The province of Shaanxi, which has large stores of polysilicon as well as a glitzy new solar research-and-development centre established by US-based Applied Materials, aims to raise solar industrial output to Rmb300bn (US$47.6bn) by 2015-a tenfold increase on 2011. By comparison, total Chinese exports to Europe were only worth Rmb223bn in 2011. Efforts to increase photovoltaic (PV) cell production in the north of the province, where several solar-power stations are under construction, have been substantial. The local five-year plan (2011-15) calls for expansion into equipment manufacturing.
Production in Chengdu, the provincial capital of Sichuan, is also expanding rapidly. In-November 2012 the prefecture announced that it had attracted Rmb6.45bn in planned investment for solar-manufacturing projects. Chengdu has maintained a target of Rmb100bn in industrial capacity in new energy, with a focus on solar projects. In May the western region of Xinjiang released a five-year development plan targeting annual output of Rmb10bn from PV producers, and annual income growth of more than 70% from the PV industry.
Expanding production in western China will exacerbate the problems. This year solar panels with an estimated capacity of 59 gw will be produced in China, against global demand of just 30 gw. Producers in Shaanxi, Chengdu and Xinjiang are still overwhelmingly looking to foreign markets to take up excess supply, creating more price competition for struggling established companies.
Installation costs per watt dropped by 45% between 2010 and August 2012-much of this driven by falling panel prices. In the first 10 months of 2012, Chengdu’s solar-cell exports rose by 60%, while the average value of those exports fell by 89%. Prices for polysilicon fell from US$50-55/kg in 2009 to US$20-30/kg in August 2012, forcing around 80% of the country’s polysilicon producers to shut down this year.

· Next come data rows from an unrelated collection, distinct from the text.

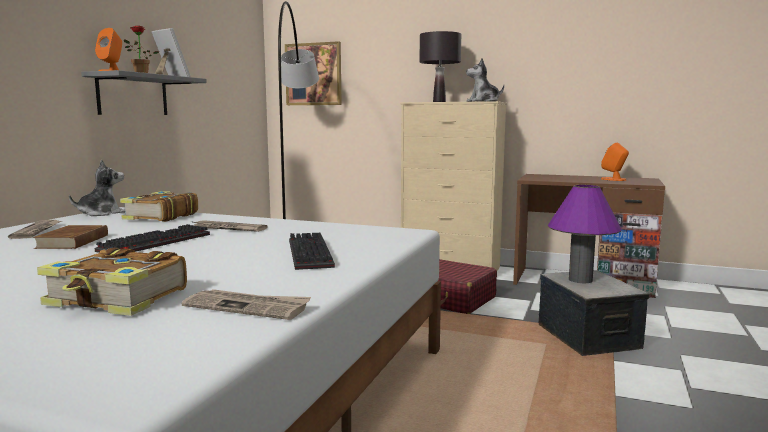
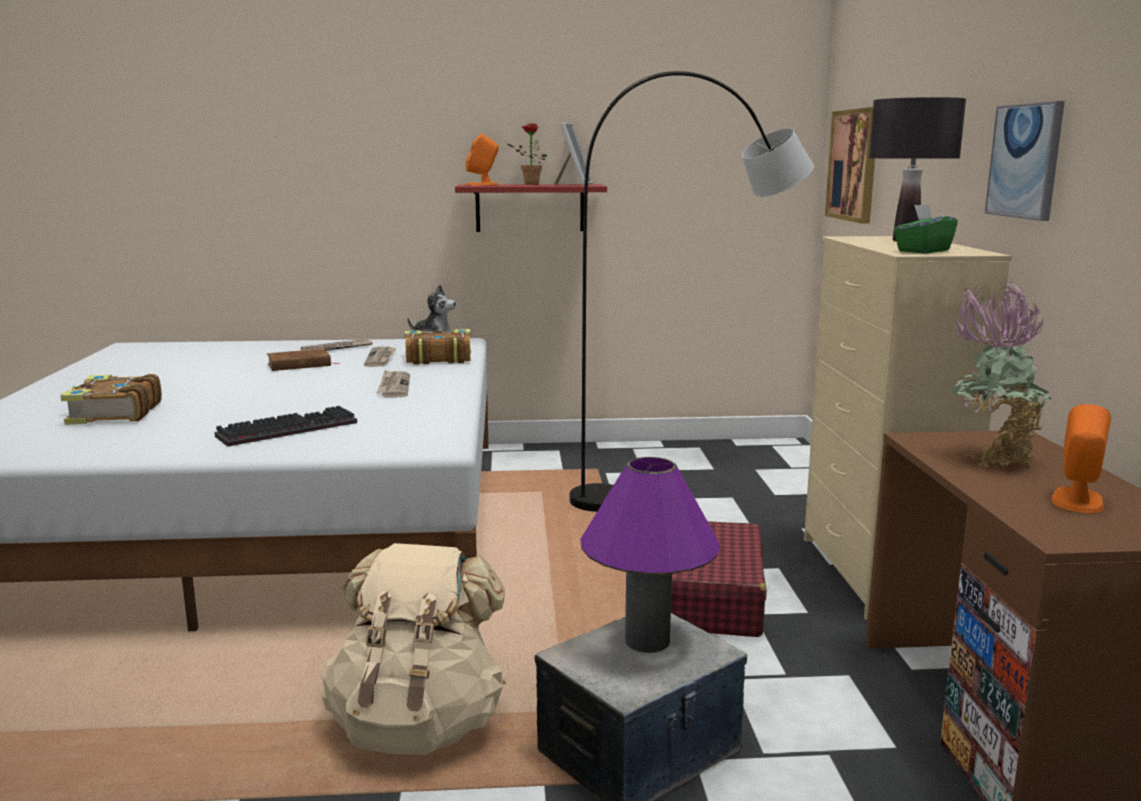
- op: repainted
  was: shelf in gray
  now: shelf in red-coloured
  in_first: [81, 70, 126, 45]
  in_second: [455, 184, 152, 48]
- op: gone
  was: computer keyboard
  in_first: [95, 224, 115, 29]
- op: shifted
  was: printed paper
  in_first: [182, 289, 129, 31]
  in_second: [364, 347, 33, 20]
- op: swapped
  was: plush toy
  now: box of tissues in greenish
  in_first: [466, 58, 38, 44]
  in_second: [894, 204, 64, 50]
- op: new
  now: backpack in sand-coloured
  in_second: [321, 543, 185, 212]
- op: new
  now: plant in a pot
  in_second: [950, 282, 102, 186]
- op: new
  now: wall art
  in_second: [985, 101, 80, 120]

Although western China will see demand grow, much depends on the pace of progress in constructing supporting infrastructure. The country is still struggling to build the infrastructure needed to transfer the electricity to market. In 2011, only 70% of China’s installed solar capacity was connected to the grid.
In addition, more advanced power distribution and storage systems are needed to handle the irregular nature of power loads from solar and wind sources. The State Grid is reportedly investing more than Rmb300bn in upgrading transmission infrastructure this year. It plans to complete seven ultra-high voltage (UHV) lines by 2015, forming the backbone of a national grid system.
Several recently announced projects in Xinjiang and Qinghai are explicitly dependent on the further development of UHV lines. However, doubts remain over the success of these lines. Similar projects have been abandoned in Russia, the US and Japan, as overdependence on UHV can amplify the damage caused by isolated grid failures and blackouts. Projects often run over schedule in order to account for these issues. Many of China’s new installations will probably remain off-grid for some time after they are completed.
In the next few years the country should surpass Germany and Italy as the world’s largest consumer of solar panels. However, this will not be enough to fix the struggling sector. The central government will need to make more aggressive attempts at consolidation than it has done so far, lest its companies-which are often propped up by local governments-fall further and further into debt. LDK Solar, one of the country’s largest manufacturers, was sued in November for failing to repay its loans.
Western regions looking to expand their high-technology manufacturing may see a short-term boon, but the outlook for the overall industry is anything but sunny.